Слово «поляк» впервые услыхала году в тридцать шестом, когда мама говорила отцу: «Ну какой же ты немец. Пойди, добейся, исправь ошибку. Ты — русский человек.
Или уж, наконец, поляк — отец-то твой был поляком». Я, конечно, не понимаю, зачем что-то нужно исправлять, и чем русский, поляк и немец отличаются друг от друга.
Слова «Польша», «поляки» снова возникают в моем сознании в тридцать девятом, когда в Бобруйск, где живем, хлынули из Варшавы и других оккупированных немцами земель Польши польские евреи. Но для бобручан все — поляки. В конце сентября в класс приходит новенькая — рыжеволосая, с веснушками, очень складная, с большими серо-голубыми глазами девочка. Зовут ее Ева Гутерман. Приводит ее мама — высокая, стройная, с гладко зачесанными темными волосами, стянутыми на затылке в тугой узел. Обе хорошо говорят по-русски, но акцент все-таки чувствуется. Еву сажают за парту рядом со мной, убрав противного Кольку Мордашова, озорника и безобразника. На Еве темно-синее бархатное платьице с белым воротником, на ногах пестрые — разноцветные — гольфы и ботинки на очень толстой рубчатой подошве. Таких в Бобруйске не носят.
После занятий веду девочку к нам: мне очень ее жаль. Дом, где они жили в Варшаве, разбомбили. Пришли немцы, и они, сев в поезд, приехали в Бобруйск. Потом Ева и ее мать так же, как появились, исчезают, и что с ними стало, куда делись — остается загадкой.
Теперь в Айдабуле происходит вторая встреча с поляками, и мне снова очень жаль пани Басевич и ее детей. Мне кажется, мы, наша страна, в чем-то перед ними виноваты.
В школе меня сажают за одну парту с полькой Броней Войтак. Броня, Бронечка становится моей подругой на всю жизнь. Эта дружба продолжается вот уже шестьдесят семь лет. У Брони два брата — Болек и Казик, а мама работает санитаркой в роддоме. Броня еще и сейчас хорошо говорит по-русски и поет русские песни сороковых годов.
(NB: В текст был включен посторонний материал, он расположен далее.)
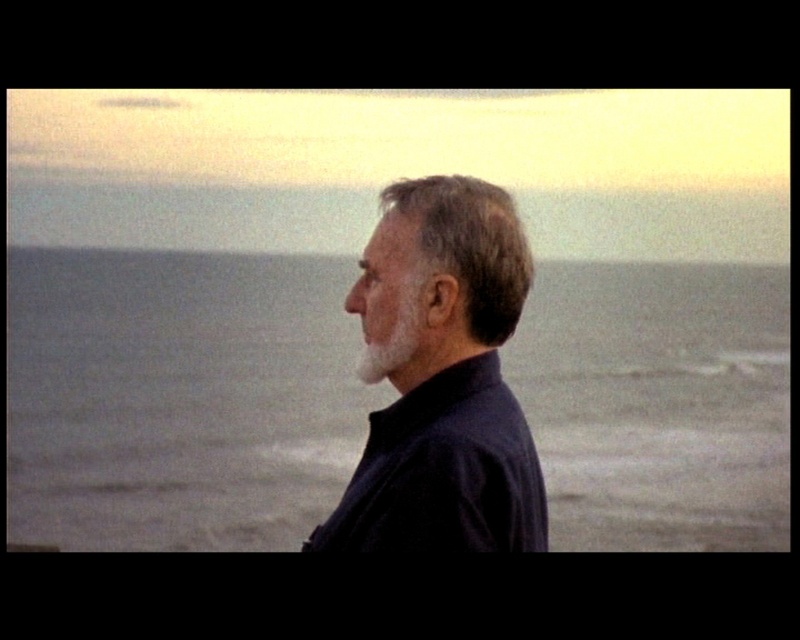
You are a photographer trying to capture the man in the scene. To ensure the man is fully visible in your photo, which object should you focus on first, the gray matte water at center or the dark brown textured hair at center?

The dark brown textured hair at center should be focused on first since it is above the gray matte water at center, making it closer to the camera and easier to capture clearly.

You are a photographer standing at the edge of the sea, and you want to take a photo of the man with dark brown textured hair at center so that he is framed perfectly between the horizon and the waves. The camera you are using has a focal length of 50mm. Given that the recommended distance between the subject and the photographer for this focal length is between 3 to 5 meters, can you safely take the photo without moving closer or farther away?

The man with dark brown textured hair at center is 6.68 meters away, which exceeds the recommended 3 to 5 meters distance for a 50mm focal length. To frame him perfectly between the horizon and the waves, you should move closer to reduce the distance to within the recommended range.

You are a photographer trying to capture the man in the scene. Since the gray matte water at center and the white matte beard at center are both in the frame, which one takes up more space in the photo?

The gray matte water at center takes up more space in the photo because it is bigger than the white matte beard at center.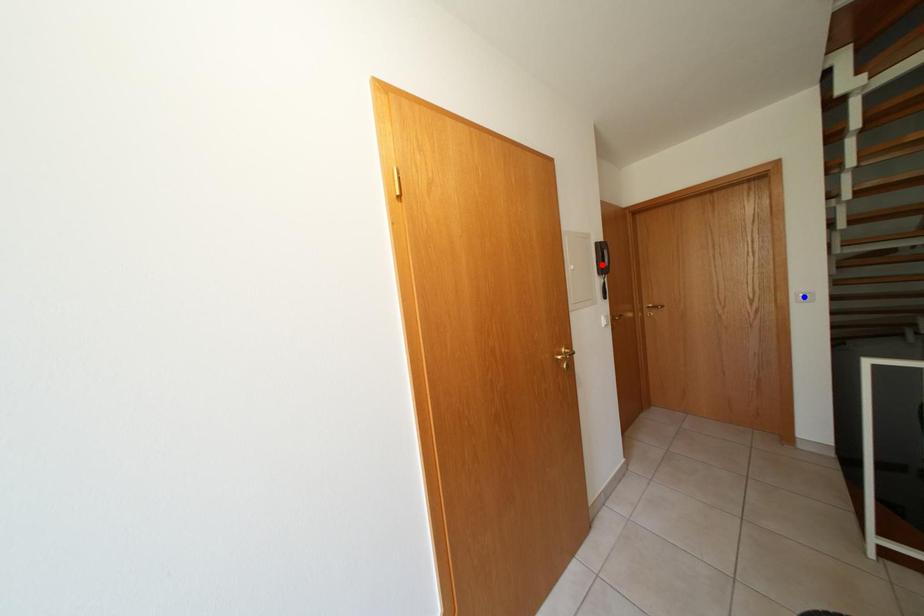
Question: Which of the two points in the image is closer to the camera?

Choices:
 (A) Blue point is closer.
 (B) Red point is closer.

Answer: (B)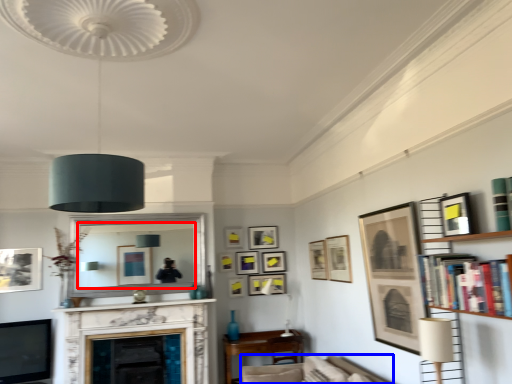
Question: Which object is further to the camera taking this photo, mirror (highlighted by a red box) or swivel chair (highlighted by a blue box)?

Choices:
 (A) mirror
 (B) swivel chair

Answer: (A)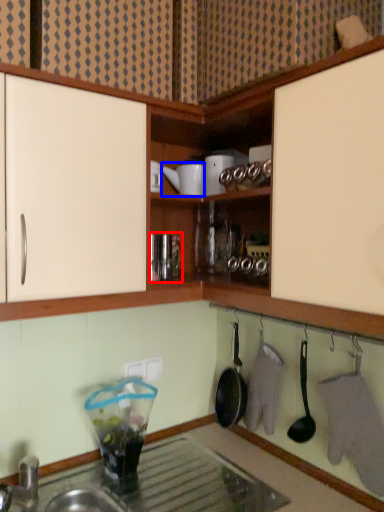
Question: Which point is further to the camera, appliance (highlighted by a red box) or appliance (highlighted by a blue box)?

Choices:
 (A) appliance
 (B) appliance

Answer: (B)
Много позже, уже в Кокчетаве, появляется ухажер из поляков — Славка Князев, или Бобус, как зовут его дома. Он, как и я, учится в девятом классе, но только в мужской школе. Здоровый, мордастый парень, а родители — худенькие-прехуденькие. Всю еду скармливают Бобусу. А он — жрет. Они, конечно, не Князевы, а Князевские, но тогда, если появлялась возможность, все переделывались на русский лад.
Понимая, что тоже принадлежу к польскому племени, в семьдесят восьмом году, когда вдруг на имя мамы приходит телеграмма «Встречайте Шереметьево. Вашкевич из Польши», бросаюсь в аэропорт. Мчимся с мужем к указанному времени, и я, как «знающая» польский (учила в университете), бегаю от одной туристической польской группы к другой. Вашкевичем оказывается немолодой мужчина, и я узнаю в нем мальчика-поляка, что учился в Айдабуле двумя классами старше. Отец его, польский офицер, расстрелян, как потом оказалось, в Катыни, а Юзеф, став взрослым, захотел увидеть места детства и юности — полетел в Айдабул. Польская романтика… За двадцать минут до посадки в самолет он успевает рассказать, что в Щецине живет Бронечка Войтак, и она что-то знает о каких-то Энгельгардтах, которые живут сейчас в Щецине. Юзеф оставляет адрес Брони.